> **WORK TO BE COMPLETED**: Retype all the data word for word.

:: STUDY MATERIAL

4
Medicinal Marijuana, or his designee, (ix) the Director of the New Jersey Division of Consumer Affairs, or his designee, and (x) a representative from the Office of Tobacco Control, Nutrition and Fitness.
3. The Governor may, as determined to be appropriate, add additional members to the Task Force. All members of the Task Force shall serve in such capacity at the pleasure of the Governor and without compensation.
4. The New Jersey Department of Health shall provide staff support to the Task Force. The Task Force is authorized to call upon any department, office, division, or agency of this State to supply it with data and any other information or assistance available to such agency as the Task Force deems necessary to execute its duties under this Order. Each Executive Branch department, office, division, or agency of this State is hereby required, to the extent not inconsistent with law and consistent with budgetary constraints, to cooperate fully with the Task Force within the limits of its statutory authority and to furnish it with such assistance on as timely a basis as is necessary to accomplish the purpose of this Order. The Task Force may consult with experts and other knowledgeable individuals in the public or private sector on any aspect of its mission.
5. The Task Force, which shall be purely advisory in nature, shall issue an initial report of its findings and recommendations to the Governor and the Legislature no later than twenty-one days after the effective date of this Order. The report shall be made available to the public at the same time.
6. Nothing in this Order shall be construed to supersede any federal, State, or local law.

::::

> **ANSWER TO THIS PROBLEM**:
4
Medicinal Marijuana, or his designee, (ix) the Director of the New Jersey Division of Consumer Affairs, or his designee, and (x) a representative from the Office of Tobacco Control, Nutrition and Fitness.
3. The Governor may, as determined to be appropriate, add additional members to the Task Force. All members of the Task Force shall serve in such capacity at the pleasure of the Governor and without compensation.
4. The New Jersey Department of Health shall provide staff support to the Task Force. The Task Force is authorized to call upon any department, office, division, or agency of this State to supply it with data and any other information or assistance available to such agency as the Task Force deems necessary to execute its duties under this Order. Each Executive Branch department, office, division, or agency of this State is hereby required, to the extent not inconsistent with law and consistent with budgetary constraints, to cooperate fully with the Task Force within the limits of its statutory authority and to furnish it with such assistance on as timely a basis as is necessary to accomplish the purpose of this Order. The Task Force may consult with experts and other knowledgeable individuals in the public or private sector on any aspect of its mission.
5. The Task Force, which shall be purely advisory in nature, shall issue an initial report of its findings and recommendations to the Governor and the Legislature no later than twenty-one days after the effective date of this Order. The report shall be made available to the public at the same time.
6. Nothing in this Order shall be construed to supersede any federal, State, or local law.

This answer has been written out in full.